Installment 5- Retirement: Objects are Closer than They Appear

April 30, 2017

 

When you’re at the ages 20-35, retirement may seem like a lifetime away, especially when you have student loans knocking at your door…window, bathroom stall- you get the picture. Nevertheless, the show must go on, and time waits for no one. Now, if clearing away your debt is your primary focus at this point, then there is no harm in that. I am a huge fan of bulldozing, meaning putting around 90% of my efforts on one area, until the goal has been attained. So, if you would like to continue with knocking out your debt before starting your retirement plan, then I will not discourage you; though, it is nice to have an idea on what you can expect. Just be aware the longer you wait, the more you will need to save in a shorter amount of time. This discussion is not for the faint of heart. When you decide to crunch your numbers to calculate how much you need to retire, you may get some sticker shock at the large number. With that being said, you’ve been warned and please proceed with caution.

 

I’ve looked at a few retirement calculators and the one I feel is the easiest to follow, with realistic estimates, is on CNN Money. This view will show you side by side, how much you will need to retire, and how much you’re on track to have. It will also provide you how much that is in today’s dollars, and how much that will be in future dollars, due to inflation. For example, your dollar today will lose value over time, and could be worth $0.90 in twenty years. Therefore, in order to have the same value of the dollar today, that means you’ll need a $1.10 in twenty years. In other words, you will need more money in the future, to maintain the same value of money you have today. Remember how your grandparents used to say something like “Back in my day, I could get 5 pieces of candy for a penny.” Well, that’s because that same penny 50 years ago, is now worth around a dime in today’s economy, ten times the amount. What used to cost a penny, now costs a dime.

 

Please keep in mind, that this is simply an estimate for educational purposes. When you’re planning out retirement, it would be best to discuss it with a financial advisor. However, for the DIY and estimate route, this tool will satisfy your needs. You will notice that most quick retirement calculators do not take in to account your expenses, only your income, time, percentage of savings etc. The extent quick calculators may ask is if you plan on living more modestly, about the same or more extravagantly, than your current lifestyle.

 

Most retirement calculators also add in social security into the equation. Millennials’ situation will be different to say the least, when it comes time for us to retire. Social Security is a government construct that will not cease to exist, but will look drastically different compared to our parents and grandparents. From what I’ve read and researched, there is no crystal ball that tells us where Social Security will be in our future.
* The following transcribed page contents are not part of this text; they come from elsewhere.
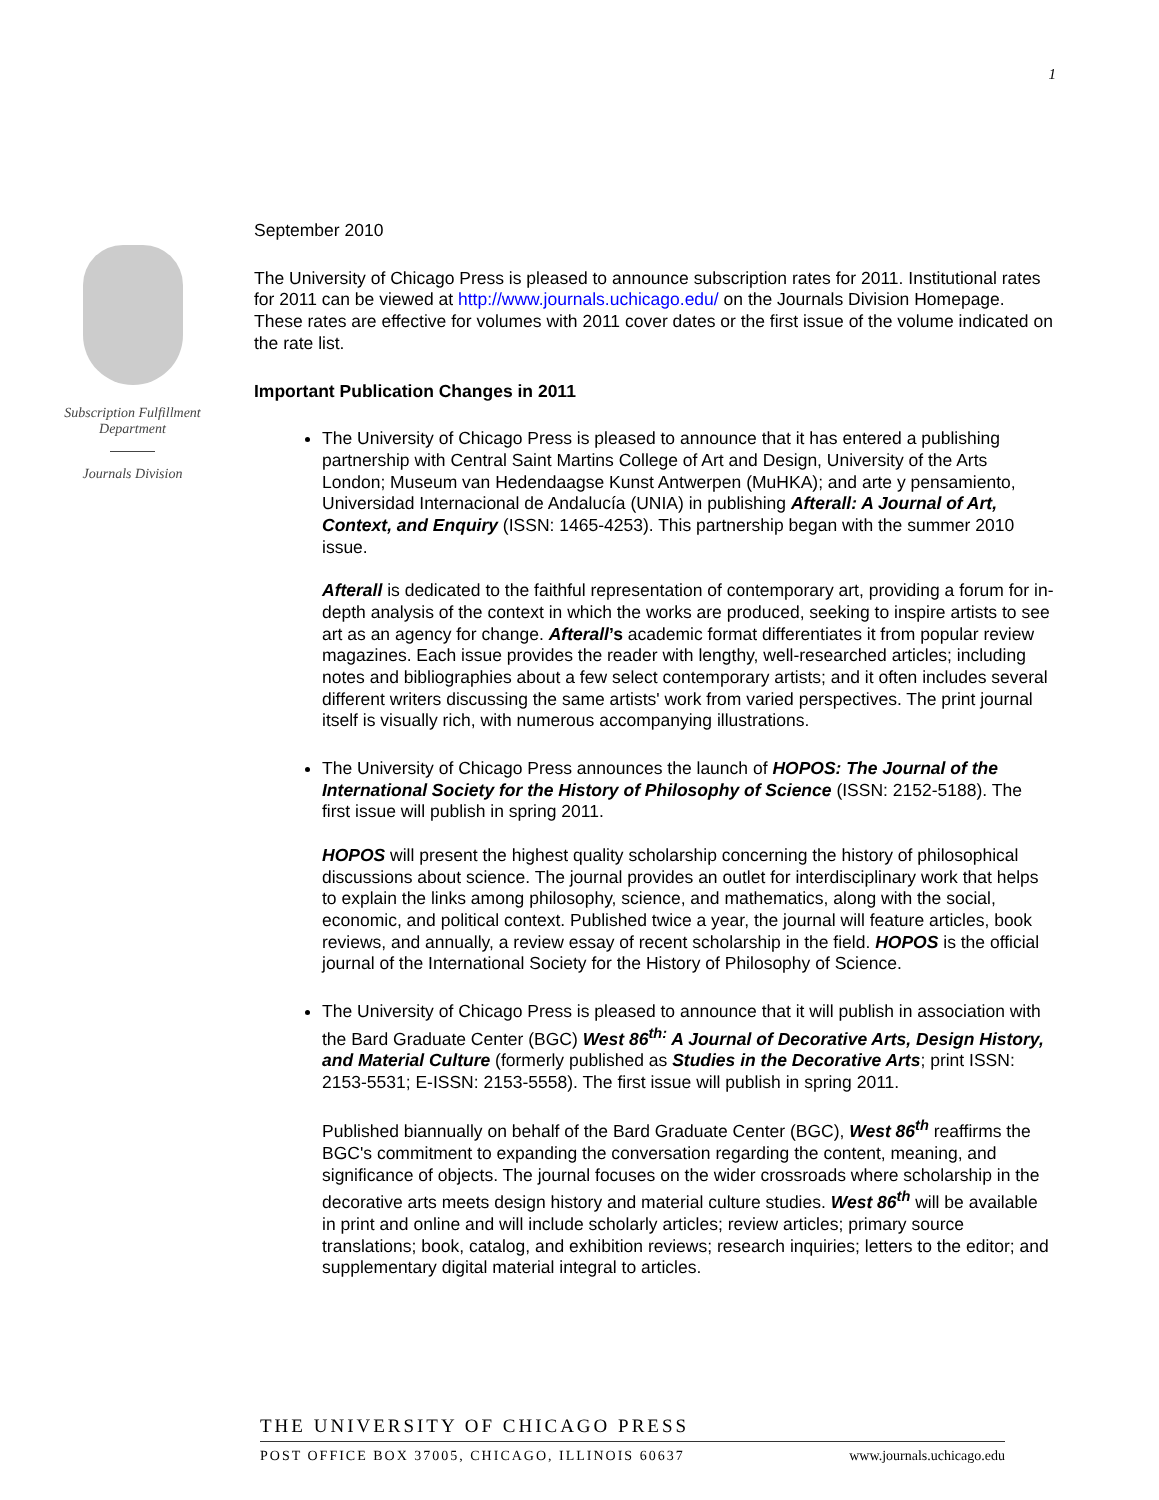1
Subscription Fulfillment
Department
Journals Division
September 2010
The University of Chicago Press is pleased to announce subscription rates for 2011. Institutional rates for 2011 can be viewed at http://www.journals.uchicago.edu/ on the Journals Division Homepage. These rates are effective for volumes with 2011 cover dates or the first issue of the volume indicated on the rate list.
Important Publication Changes in 2011
The University of Chicago Press is pleased to announce that it has entered a publishing partnership with Central Saint Martins College of Art and Design, University of the Arts London; Museum van Hedendaagse Kunst Antwerpen (MuHKA); and arte y pensamiento, Universidad Internacional de Andalucía (UNIA) in publishing Afterall: A Journal of Art, Context, and Enquiry (ISSN: 1465-4253). This partnership began with the summer 2010 issue.
Afterall is dedicated to the faithful representation of contemporary art, providing a forum for in-depth analysis of the context in which the works are produced, seeking to inspire artists to see art as an agency for change. Afterall’s academic format differentiates it from popular review magazines. Each issue provides the reader with lengthy, well-researched articles; including notes and bibliographies about a few select contemporary artists; and it often includes several different writers discussing the same artists' work from varied perspectives. The print journal itself is visually rich, with numerous accompanying illustrations.
The University of Chicago Press announces the launch of HOPOS: The Journal of the International Society for the History of Philosophy of Science (ISSN: 2152-5188). The first issue will publish in spring 2011.
HOPOS will present the highest quality scholarship concerning the history of philosophical discussions about science. The journal provides an outlet for interdisciplinary work that helps to explain the links among philosophy, science, and mathematics, along with the social, economic, and political context. Published twice a year, the journal will feature articles, book reviews, and annually, a review essay of recent scholarship in the field. HOPOS is the official journal of the International Society for the History of Philosophy of Science.
The University of Chicago Press is pleased to announce that it will publish in association with the Bard Graduate Center (BGC) West 86<sup>th:</sup> A Journal of Decorative Arts, Design History, and Material Culture (formerly published as Studies in the Decorative Arts; print ISSN: 2153-5531; E-ISSN: 2153-5558). The first issue will publish in spring 2011.
Published biannually on behalf of the Bard Graduate Center (BGC), West 86<sup>th</sup> reaffirms the BGC's commitment to expanding the conversation regarding the content, meaning, and significance of objects. The journal focuses on the wider crossroads where scholarship in the decorative arts meets design history and material culture studies. West 86<sup>th</sup> will be available in print and online and will include scholarly articles; review articles; primary source translations; book, catalog, and exhibition reviews; research inquiries; letters to the editor; and supplementary digital material integral to articles.
THE UNIVERSITY OF CHICAGO PRESS
POST OFFICE BOX 37005, CHICAGO, ILLINOIS 60637 www.journals.uchicago.edu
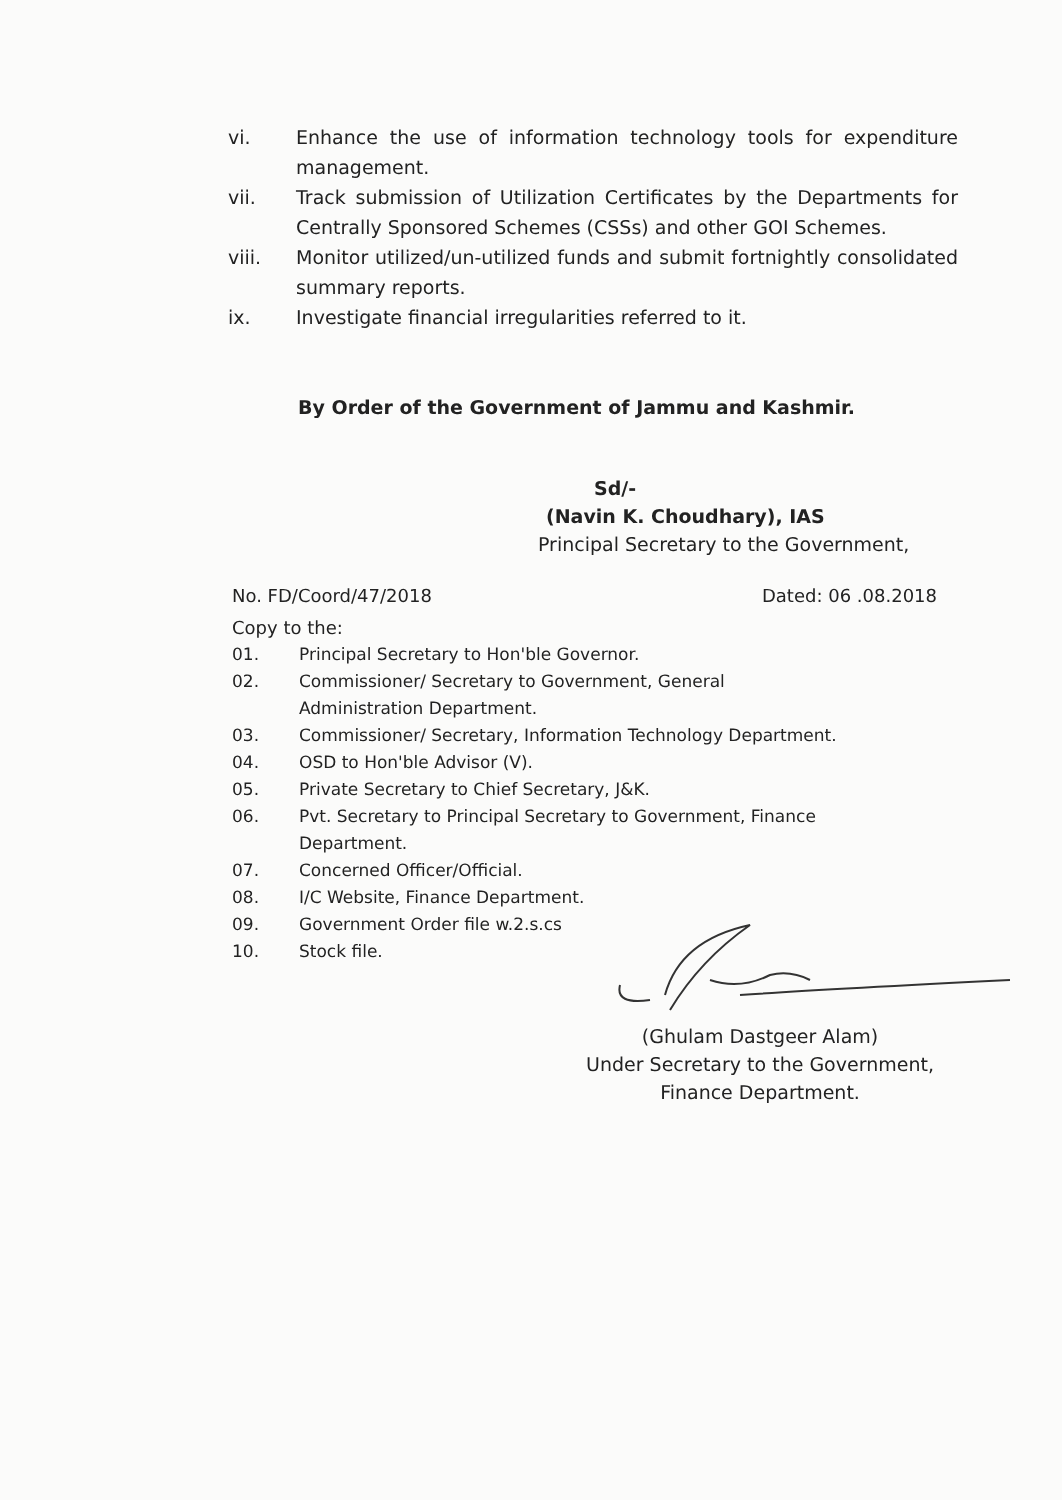vi. Enhance the use of information technology tools for expenditure management.
vii. Track submission of Utilization Certificates by the Departments for Centrally Sponsored Schemes (CSSs) and other GOI Schemes.
viii. Monitor utilized/un-utilized funds and submit fortnightly consolidated summary reports.
ix. Investigate financial irregularities referred to it.
By Order of the Government of Jammu and Kashmir.
Sd/-
(Navin K. Choudhary), IAS
Principal Secretary to the Government,
No. FD/Coord/47/2018 Dated: 06 .08.2018
Copy to the:
01. Principal Secretary to Hon'ble Governor.
02. Commissioner/ Secretary to Government, General
Administration Department.
03. Commissioner/ Secretary, Information Technology Department.
04. OSD to Hon'ble Advisor (V).
05. Private Secretary to Chief Secretary, J&K.
06. Pvt. Secretary to Principal Secretary to Government, Finance
Department.
07. Concerned Officer/Official.
08. I/C Website, Finance Department.
09. Government Order file w.2.s.cs
10. Stock file.
(Ghulam Dastgeer Alam)
Under Secretary to the Government,
Finance Department.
With that in mind, we have to actively prepare for our retirement a lot more than our predecessors, and cannot depend on social security to carry us through our golden years alone. Begin investing in a 401k and/or IRA as soon as you’re able. If your employer provides a 401k match, then take it! Do not leave free money on the table. The more money we invest now, then the more potential growth we can cash in during our retirement.

 

401(k), IRA, Roth IRA, these are terms you may have heard before but never got the break down on what they are and their differences. Allow me to give you a crash course. 401(k) is an employer provided retirement account. If you work for a non-profit company, then you may see a 403(b). These plans allow you to invest a piece of your paycheck before taxes to your retirement. It’s an easy way to get started, and if you don’t see the money hit your direct deposit, then it’s harder to miss it (at least after the first few months).

 

IRA stands for Individual Retirement Account, and it is exactly how it sounds. This is money that you can deposit on your own without your employer.

 

Now the word “Roth” in front of any retirement account to me is like gold. Why? Because Roth means after tax, meaning that when you’re at retirement age, you won’t have to worry about taxing the money you withdraw, because it’s already been taxed. What you see, is literally what you get. However, that does mean you will feel the hit while you are depositing those funds, because you will be taxed right away. I’d rather pay a little as I go along, then have a large tax bill when I’m trying to enjoy my retirement. That’s just my preference.

 

This piece is clearly just a sample on what you’ll need to consider in retirement. However, in our twenties and early thirties, this sample may be able to suffice, and get the ball rolling. Every retirement account has limits as to how much you can deposit a year, based on your income. It is highly recommended that when you’re closer to nailing down the next 30-40 years, that you do a deeper dive with a professional adviser.

 

As always enjoy the rest of your day, and remember a debt sentence doesn’t have to be a life sentence.